Adani has obtained its leases through a legal override after the Traditional Owners refused to consent. Adani continues to pressure the Queensland government to extinguish the Traditional Owners’ land rights and transfer the freehold land title to Adani.
This is being resisted vigorously by the leadership of the Traditional Owners’ Council. Adani has been embroiled in controversy for many years for interfering with Indigenous peoples’ rights, overturning the decisions of the Wangan and Jagalingou Traditional Owners to reject the mine, and failing to achieve their free, prior and informed consent consistent with international laws and conventions.
Absent unambiguous Traditional Owner consent, in IEEFA’s view global financial institutions are extremely unlikely to provide financial support for this project, with most of the world’s largest financial institutions having signed up to the Equator Principles that aim to safeguard Traditional Owner rights.
Adani’s failure to secure Traditional Owner support took another major backward step in May 2018, when the Federal Court found that Adani paid over $2 million cash for wrongly authorised cultural heritage assessments for the Juru people at Abbot Point.
Reports include allegations of “secret payments by Adani” and the Juru representatives have now applied to the Queensland Government for a stop work order. This further undermines potential investor confidence in the Carmichael proposal, making financial close difficult while such issues remain unresolved.
When Adani tried but failed to secure Chinese government entity funding support in December 2017, many thought the Adani Group would walk away from the Carmichael project. With Carmichael’s official opening ceremony of October 2017 indefinitely postponed, international investors are increasingly wary of Adani Enterprises continuing to invest in this stranded asset, particularly with the Indian Government’s ambitious targets for renewable energy to replace the current reliance on expensive imported coal.
No new thermal coal mines is a strategy entirely consistent with Australia’s national interest. We need a political stop to this project, and one of the biggest obstacles has been that many politicians just don’t think they have to do anything about the Carmichael project.
Bottom line: Adani is committed and capable of getting its project up in-house, despite all the obvious hurdles for external finance.

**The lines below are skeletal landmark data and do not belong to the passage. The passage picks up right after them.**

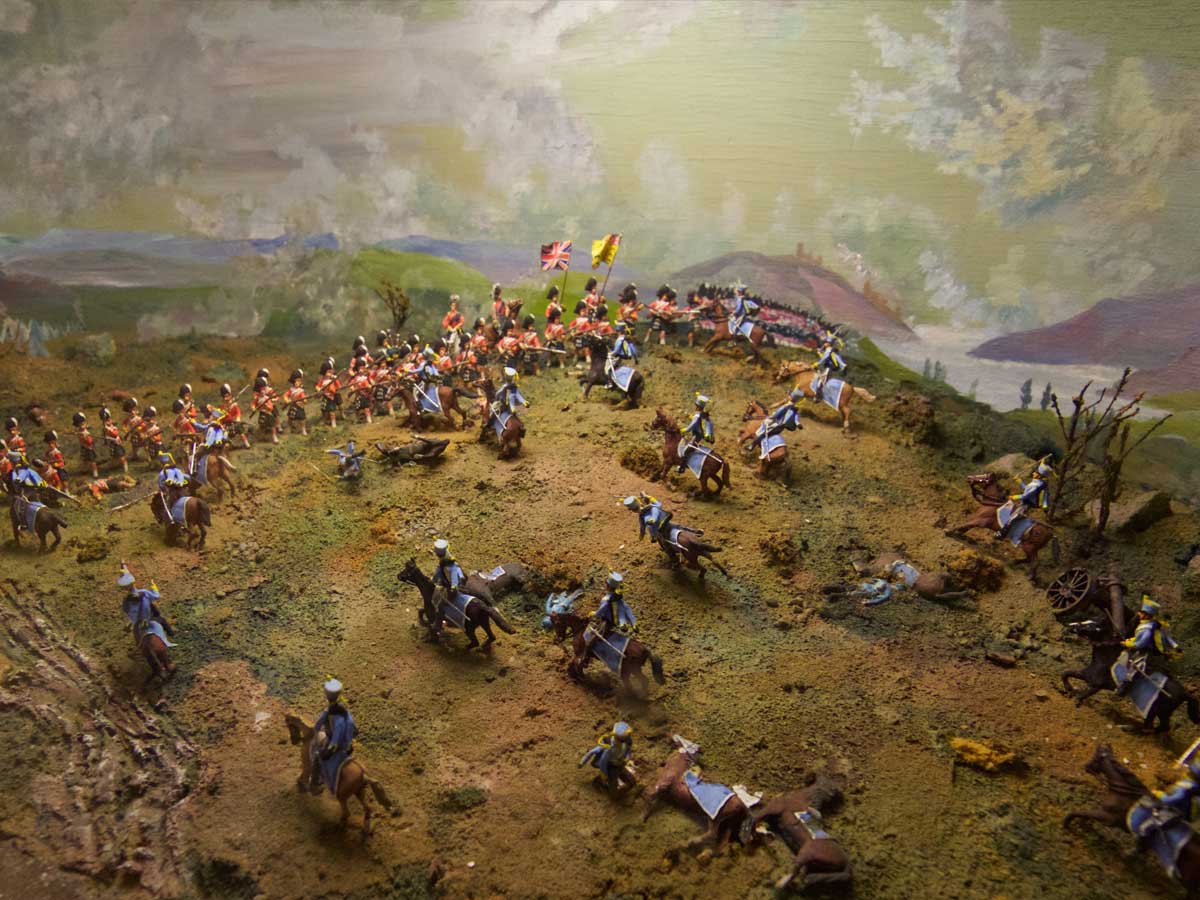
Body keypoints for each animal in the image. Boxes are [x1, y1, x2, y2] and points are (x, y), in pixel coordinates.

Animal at [1061, 618, 1200, 732]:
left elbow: (1081, 694)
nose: (1070, 626)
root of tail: (1185, 693)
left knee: (1155, 726)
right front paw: (1069, 689)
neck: (1106, 659)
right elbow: (1065, 673)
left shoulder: (1095, 685)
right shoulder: (1086, 675)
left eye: (1090, 626)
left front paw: (1076, 699)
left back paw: (1128, 728)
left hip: (1157, 710)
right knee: (1157, 726)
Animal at [1065, 744, 1200, 898]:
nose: (1086, 766)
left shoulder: (1106, 815)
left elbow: (1083, 812)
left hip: (1189, 881)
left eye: (1095, 758)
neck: (1125, 792)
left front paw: (1067, 821)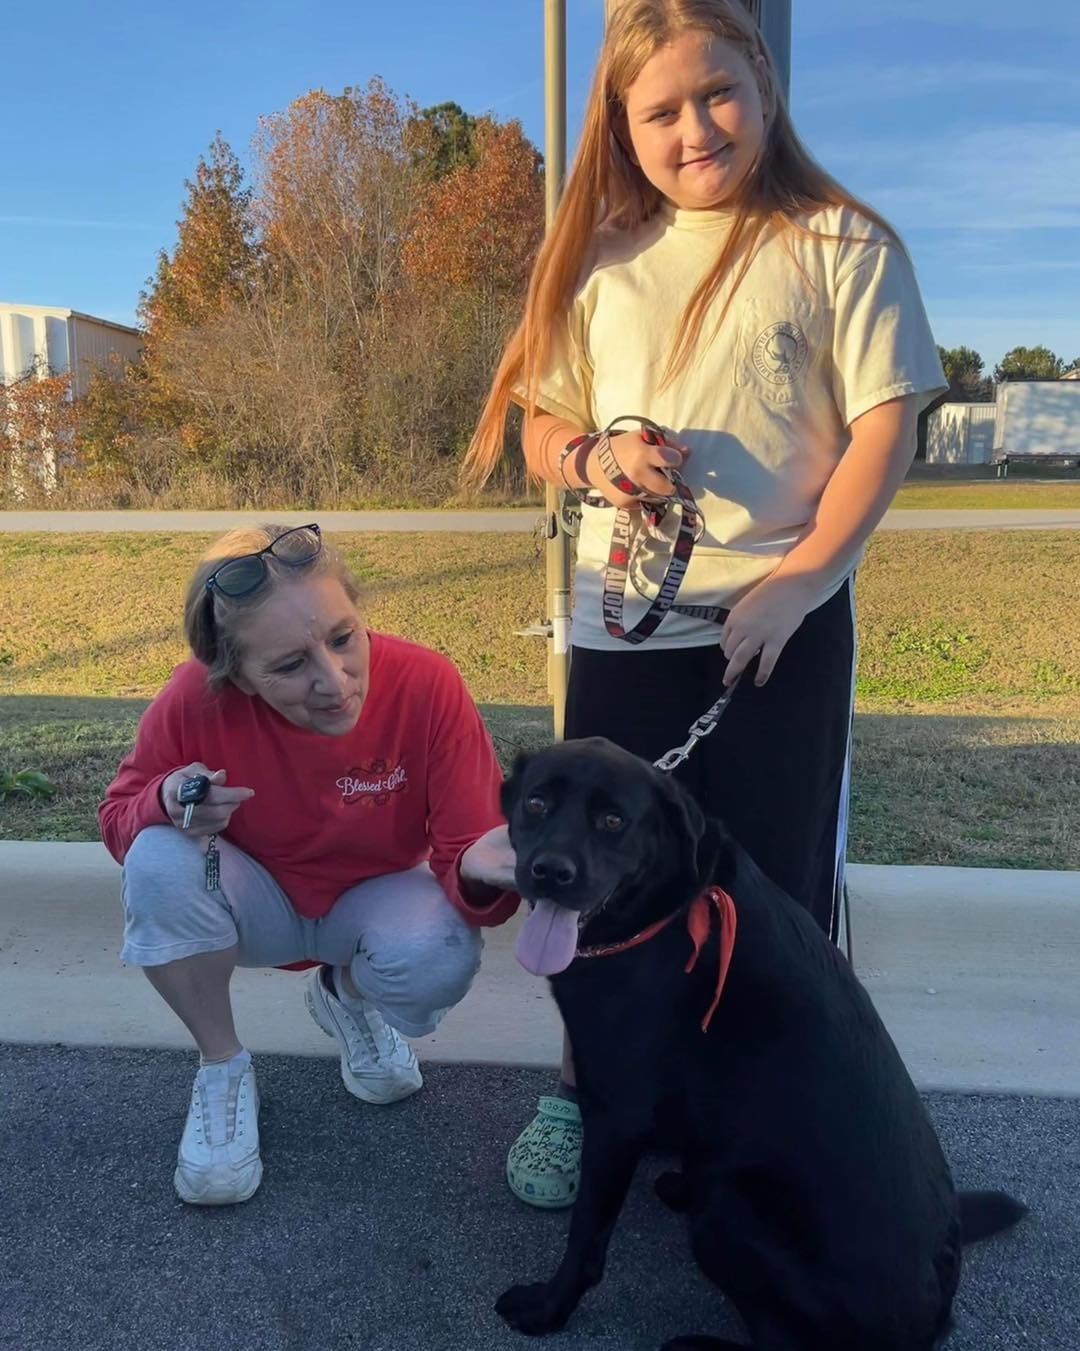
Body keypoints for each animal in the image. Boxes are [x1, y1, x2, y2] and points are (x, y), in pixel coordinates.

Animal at [497, 740, 1021, 1351]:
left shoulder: (615, 1115)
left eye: (613, 821)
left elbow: (585, 1236)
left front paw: (547, 1310)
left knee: (781, 1339)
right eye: (536, 803)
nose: (549, 872)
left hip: (729, 1214)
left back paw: (696, 1342)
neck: (669, 909)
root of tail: (931, 1319)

Tim Buckley has written a number of reports for IEEFA on the Adani project. He is Australia’s foremost expert in Indian energy. It is worth following Tim on Twitter @TimBuckleyIEEFA if you would like to keep up with the latest in Adani, global energy markets and the remarkable revolution in renewables.
Editor’s note: For five years, we have written the Adani project will never proceed and still maintain this view. As the coal price slumped, it was simply not viable financially. At present spot prices however, as put by Tim, and with Gautam Adani struggling to feed his Indian power plants with low-priced coal, the case is more compelling now; financially at least.
Still, we believe it will not proceed for these reasons:
- thermal coal is at the top of its price cycle
- pressure from rival producers who naturally don’t want the price of Australia’s largest export crushed by tons of new supply
- heavy government subsidies
- high financial risk and banks reluctant to lend
- environmental destruction and trenchant opposition from environment groups.